Pages

Wednesday, May 27, 2009

Fugness of the Week

This one's for the boys...

Josh Hartnett

Take note: Manpris \ Capris on dudes will never be hot.

Josh is on a boat, though, maybe he had to wade through the waters to board... Even so, if that's the case, you pulled that shit up so as NOT to get wet, therefore what's the harm in pulling your pants back down? None I tell you. None.

He looks like a dork. There, I said it.

RANT-tastic

Let's talk LEGGINGS, shall we?

I'm a big fan. BIG fan of leggings.
Leggings can turn certain dresses into year-round dresses. Leggings are awesome when you bought a dress at Forever 21 and didn't try it on and you then realize it was made for someone 5 feet tall and you don't feel like flashing your ass to the world. Leggings are great for when you're traveling at 6am and you just want to wear that sack dress that makes you feel like you're still wearing pajamas, but you don't want your legs to freeze. Leggings are particularly great when you're feeling a little chubs and you pull those puppies up as high as they go control-top style...

THAT BEING SAID, a piece of me dies every time I see leggings with a shirt or dress that does not cover ass and crotch.

I do NOT want to see your cameltoe nor your cheeks exposed to the world. No one does! That's gross. And awkward. And it looks extremely uncomfortable. I'M uncomfortable looking at you.

The only time this is semi-acceptable is when you're working out and you're wearing "work out gear leggings" and your t-shirt shows a little booty and a little crotch. But those leggings are MADE for that...they're thick! And let's be honest, no one is looking at your sweaty outfit anyway when you're working out.

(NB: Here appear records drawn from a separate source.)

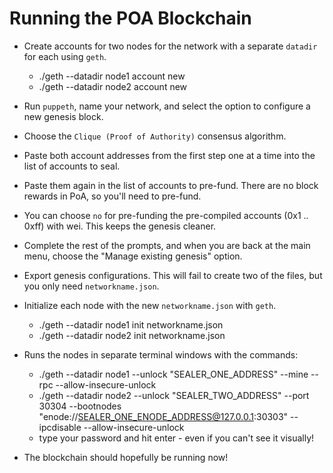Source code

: # Running the POA Blockchain

* Create accounts for two nodes for the network with a separate `datadir` for each using `geth`.
    * ./geth --datadir node1 account new
    * ./geth --datadir node2 account new

* Run `puppeth`, name your network, and select the option to configure a new genesis block.

* Choose the `Clique (Proof of Authority)` consensus algorithm.

* Paste both account addresses from the first step one at a time into the list of accounts to seal.

* Paste them again in the list of accounts to pre-fund. There are no block rewards in PoA, so you'll need to pre-fund.

* You can choose `no` for pre-funding the pre-compiled accounts (0x1 .. 0xff) with wei. This keeps the genesis cleaner.

* Complete the rest of the prompts, and when you are back at the main menu, choose the "Manage existing genesis" option.

* Export genesis configurations. This will fail to create two of the files, but you only need `networkname.json`.

* Initialize each node with the new `networkname.json` with `geth`.
    * ./geth --datadir node1 init networkname.json
    * ./geth --datadir node2 init networkname.json

* Runs the nodes in separate terminal windows with the commands:
    *  ./geth --datadir node1 --unlock "SEALER_ONE_ADDRESS" --mine --rpc --allow-insecure-unlock
    *  ./geth --datadir node2 --unlock "SEALER_TWO_ADDRESS" --port 30304 --bootnodes "enode://SEALER_ONE_ENODE_ADDRESS@127.0.0.1:30303" --ipcdisable --allow-insecure-unlock
    * type your password and hit enter - even if you can't see it visually!

* The blockchain should hopefully be running now!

So ladies, next time you pull on your leggings, please make sure to pair with a shirt\dress long enough to cover your bits and pieces.


i feel better now, thanks.

Wednesday, May 20, 2009

Um....

Drew "Re-livin' the Good Times" Barrymore

Urban Outfitters was out late partying last night, ran into Drew on the streets and couldn't hold it in. Barfed ALL over her. Head to toe.

Fugness of the Week

Brenda "Cameltoe" Song


Is your crotch hungry, girl? Cuz it's eating your pants.

RANT-tastic

I don't know if this is a New England thing, but I've been noticing a ridiculous trend amongst twentysomething gals at work lately.

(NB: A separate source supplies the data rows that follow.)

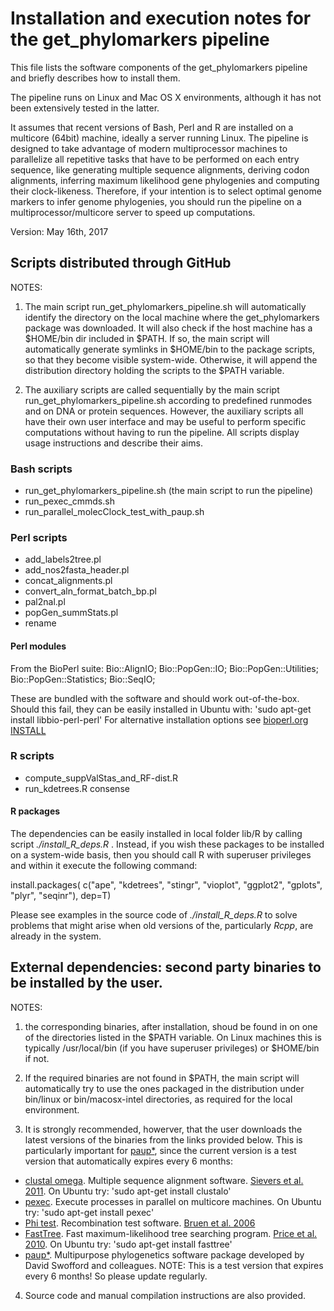 # Installation and execution notes for the get_phylomarkers pipeline

This file lists the software components of the get_phylomarkers pipeline and briefly describes how to install them.

The pipeline runs on Linux and Mac OS X environments, although it has not been extensively tested in the latter.

It assumes that recent versions of Bash, Perl and R are installed on a multicore (64bit) machine, ideally a server running Linux.
The pipeline is designed to take advantage of modern multiprocessor machines to parallelize all repetitive tasks that have to be performed on each entry sequence, like generating multiple sequence alignments, deriving codon alignments, inferring maximum likelihood gene phylogenies and computing their clock-likeness. Therefore, if your intention is to select optimal genome markers to infer genome phylogenies, you should run the pipeline on a multiprocessor/multicore server to speed up computations. 

Version: May 16th, 2017

## Scripts distributed through GitHub

NOTES: 

1. The main script run_get_phylomarkers_pipeline.sh will automatically identify the directory
on the local machine where the get_phylomarkers package was downloaded. It will also check if the host machine has a 
\$HOME/bin dir included in \$PATH. If so, the main script will automatically generate 
symlinks in \$HOME/bin to the package scripts, so that they become visible system-wide.
Otherwise, it will append the distribution directory holding the scripts to the \$PATH variable.

2. The auxiliary scripts are called sequentially by the main script run_get_phylomarkers_pipeline.sh 
according to predefined runmodes and on DNA or protein sequences. However, the auxiliary scripts all have
their own user interface and may be useful to perform specific computations without having to run the pipeline.
All scripts display usage instructions and describe their aims.

### Bash scripts

* run_get_phylomarkers_pipeline.sh (the main script to run the pipeline)
* run_pexec_cmmds.sh 
* run_parallel_molecClock_test_with_paup.sh

### Perl scripts
* add_labels2tree.pl 
* add_nos2fasta_header.pl 
* concat_alignments.pl 
* convert_aln_format_batch_bp.pl
* pal2nal.pl 
* popGen_summStats.pl
* rename

#### Perl modules
 From the BioPerl suite: 
  Bio::AlignIO;
  Bio::PopGen::IO;
  Bio::PopGen::Utilities;
  Bio::PopGen::Statistics;
  Bio::SeqIO;

These are bundled with the software and should work out-of-the-box. Should this fail, 
they can be easily installed in Ubuntu with: 'sudo apt-get install libbio-perl-perl'
For alternative installation options see [bioperl.org INSTALL](http://bioperl.org/INSTALL.html)

### R scripts
* compute_suppValStas_and_RF-dist.R
* run_kdetrees.R consense 

#### R packages
The dependencies can be easily installed in local folder lib/R by calling script *./install_R_deps.R* .
Instead, if you wish these packages to be installed on a system-wide basis, then you should call R with 
superuser privileges and within it execute the following command: 

install.packages( c("ape", "kdetrees", "stingr", "vioplot", "ggplot2", "gplots", "plyr", "seqinr"), dep=T)

Please see examples in the source code of *./install_R_deps.R* to solve problems that might arise when
old versions of the, particularly *Rcpp*, are already in the system.


## External dependencies: second party binaries to be installed by the user. 

NOTES: 

1. the corresponding binaries, after installation, shoud be found in on one of the directories listed in the $PATH variable.  On Linux machines this is typically /usr/local/bin (if you have superuser privileges) or \$HOME/bin if not. 

2. If the required binaries are not found in \$PATH, the main script will automatically try to use the ones packaged in the distribution under bin/linux or bin/macosx-intel directories, as required for the local environment. 

3. It is strongly recommended, howerver, that the user downloads the latest versions of the binaries from the links provided below. This is particularly important for [paup*](https://people.sc.fsu.edu/~dswofford/paup_test/), since the current version is a test version that automatically expires every 6 months:

* [clustal omega](http://www.clustal.org/omega/). Multiple sequence alignment software. [Sievers et al. 2011](http://msb.embopress.org/content/7/1/539.long). On Ubuntu try: 'sudo apt-get install clustalo'
* [pexec](https://www.gnu.org/software/pexec/). Execute processes in parallel on multicore machines. On Ubuntu try: 'sudo apt-get install pexec'
* [Phi test](https://www.maths.otago.ac.nz/~dbryant/software/PhiPack.tar.gz). Recombination test software. [Bruen et al. 2006](http://www.genetics.org/content/172/4/2665.long)
* [FastTree](http://microbesonline.org/fasttree/). Fast maximum-likelihood tree searching program. [Price et al. 2010](http://journals.plos.org/plosone/article?id=10.1371/journal.pone.0009490). On Ubuntu try: 'sudo apt-get install fasttree'
* [paup*](https://people.sc.fsu.edu/~dswofford/paup_test/). Multipurpose phylogenetics software package developed by David Swofford and colleagues. NOTE: This is a test version that expires every 6 months! So please update regularly.

4. Source code and manual compilation instructions are also provided.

The choice of dress starts out ok, albeit boring: black trouser pants, slingback heel, appropriate work-attire blouse or shirt.
HOWEVER, "said shirt" becomes literally non-existent once these women enter their chilly office building, cooled to a low temperature of 58 degrees because, of course, studies show that people work smarter and faster when they're freezing their asses off...

Enter the Fleece Jacket.

It's a fashion killer. Picture the standard pale blue North Face fleece with 8,000 pockets and maybe even an old ski lift ticket hanging from the zipper...

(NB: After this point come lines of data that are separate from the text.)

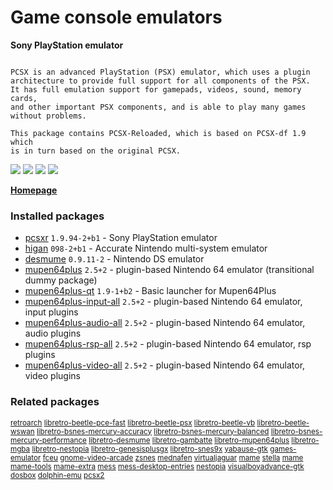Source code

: # Game console emulators

__Sony PlayStation emulator__

```

PCSX is an advanced PlayStation (PSX) emulator, which uses a plugin
architecture to provide full support for all components of the PSX.
It has full emulation support for gamepads, videos, sound, memory cards,
and other important PSX components, and is able to play many games
without problems.

This package contains PCSX-Reloaded, which is based on PCSX-df 1.9 which
is in turn based on the original PCSX.

```

[![](https://screenshots.debian.net/thumbnail-with-version/pcsxr/9001)](https://screenshots.debian.net/screenshot-with-version/pcsxr/9001)
[![](https://screenshots.debian.net/thumbnail-with-version/higan/9001)](https://screenshots.debian.net/screenshot-with-version/higan/9001)
[![](https://screenshots.debian.net/thumbnail-with-version/desmume/9001)](https://screenshots.debian.net/screenshot-with-version/desmume/9001)
[![](https://screenshots.debian.net/thumbnail-with-version/mupen64plus/9001)](https://screenshots.debian.net/screenshot-with-version/mupen64plus/9001)



**[Homepage](http://pcsxr.codeplex.com/)**

### Installed packages

* [pcsxr](https://packages.debian.org/stretch/pcsxr) `1.9.94-2+b1` - Sony PlayStation emulator
* [higan](https://packages.debian.org/stretch/higan) `098-2+b1` - Accurate Nintendo multi-system emulator
* [desmume](https://packages.debian.org/stretch/desmume) `0.9.11-2` - Nintendo DS emulator
* [mupen64plus](https://packages.debian.org/stretch/mupen64plus) `2.5+2` - plugin-based Nintendo 64 emulator (transitional dummy package)
* [mupen64plus-qt](https://packages.debian.org/stretch/mupen64plus-qt) `1.9-1+b2` - Basic launcher for Mupen64Plus
* [mupen64plus-input-all](https://packages.debian.org/stretch/mupen64plus-input-all) `2.5+2` - plugin-based Nintendo 64 emulator, input plugins
* [mupen64plus-audio-all](https://packages.debian.org/stretch/mupen64plus-audio-all) `2.5+2` - plugin-based Nintendo 64 emulator, audio plugins
* [mupen64plus-rsp-all](https://packages.debian.org/stretch/mupen64plus-rsp-all) `2.5+2` - plugin-based Nintendo 64 emulator, rsp plugins
* [mupen64plus-video-all](https://packages.debian.org/stretch/mupen64plus-video-all) `2.5+2` - plugin-based Nintendo 64 emulator, video plugins

### Related packages

<sub> [retroarch](https://packages.debian.org/stretch/retroarch) [libretro-beetle-pce-fast](https://packages.debian.org/stretch/libretro-beetle-pce-fast) [libretro-beetle-psx](https://packages.debian.org/stretch/libretro-beetle-psx) [libretro-beetle-vb](https://packages.debian.org/stretch/libretro-beetle-vb) [libretro-beetle-wswan](https://packages.debian.org/stretch/libretro-beetle-wswan) [libretro-bsnes-mercury-accuracy](https://packages.debian.org/stretch/libretro-bsnes-mercury-accuracy) [libretro-bsnes-mercury-balanced](https://packages.debian.org/stretch/libretro-bsnes-mercury-balanced) [libretro-bsnes-mercury-performance](https://packages.debian.org/stretch/libretro-bsnes-mercury-performance) [libretro-desmume](https://packages.debian.org/stretch/libretro-desmume) [libretro-gambatte](https://packages.debian.org/stretch/libretro-gambatte) [libretro-mupen64plus](https://packages.debian.org/stretch/libretro-mupen64plus) [libretro-mgba](https://packages.debian.org/stretch/libretro-mgba) [libretro-nestopia](https://packages.debian.org/stretch/libretro-nestopia) [libretro-genesisplusgx](https://packages.debian.org/stretch/libretro-genesisplusgx) [libretro-snes9x](https://packages.debian.org/stretch/libretro-snes9x) [yabause-gtk](https://packages.debian.org/stretch/yabause-gtk) [games-emulator](https://packages.debian.org/stretch/games-emulator) [fceu](https://packages.debian.org/stretch/fceu) [gnome-video-arcade](https://packages.debian.org/stretch/gnome-video-arcade) [zsnes](https://packages.debian.org/stretch/zsnes) [mednafen](https://packages.debian.org/stretch/mednafen) [virtualjaguar](https://packages.debian.org/stretch/virtualjaguar) [mame](https://packages.debian.org/stretch/mame) [stella](https://packages.debian.org/stretch/stella) [mame](https://packages.debian.org/stretch/mame) [mame-tools](https://packages.debian.org/stretch/mame-tools) [mame-extra](https://packages.debian.org/stretch/mame-extra) [mess](https://packages.debian.org/stretch/mess) [mess-desktop-entries](https://packages.debian.org/stretch/mess-desktop-entries) [nestopia](https://packages.debian.org/stretch/nestopia) [visualboyadvance-gtk](https://packages.debian.org/stretch/visualboyadvance-gtk) [dosbox](https://packages.debian.org/stretch/dosbox) [dolphin-emu](https://packages.debian.org/stretch/dolphin-emu) [pcsx2](https://packages.debian.org/stretch/pcsx2)  </sub>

I swear to God if I see another young decent-looking chick walking the halls in black pants, heels and a baby blue fleece I'm going to scream. These chicks could be completely fashion forward - they could be wearing a Gucci button-down with a big blingin' necklace and a scarf or vest or anything trendy for God's sake but yet they so easily sacrifice the "look" for "warmth and comfort" with a big, heinous, bulky, unmatching, plain jane FLEECE.
Bring a cute spring coat to work with you! Layer! Even a sweater that goes with the outfit is ok to throw on! Just PLEASE NOT THE FLEECE. Fleece's are ok when it's the middle of winter and there's snow on the ground. Not in May...even if said fleece is baby blue.
It's UGLY.



i feel better now, thanks.

Sunday, May 3, 2009

Fugness of the Week

Erin Featherston
Sweet Jesus! Is Disco back? 
Ladies and gentlemen, this woman is a MODEL. And not just a model-model, a RUNWAY MODEL. It's pretty hard to make a 5'10", 125 lb. stick look "big"...so big props to these disco ball pants, because I can't stop staring at that large mid-section of shiny fabric. 

p.s. I bet my Mom rocked something like this back in the day. If you don't know, now you know: she was a disco diva.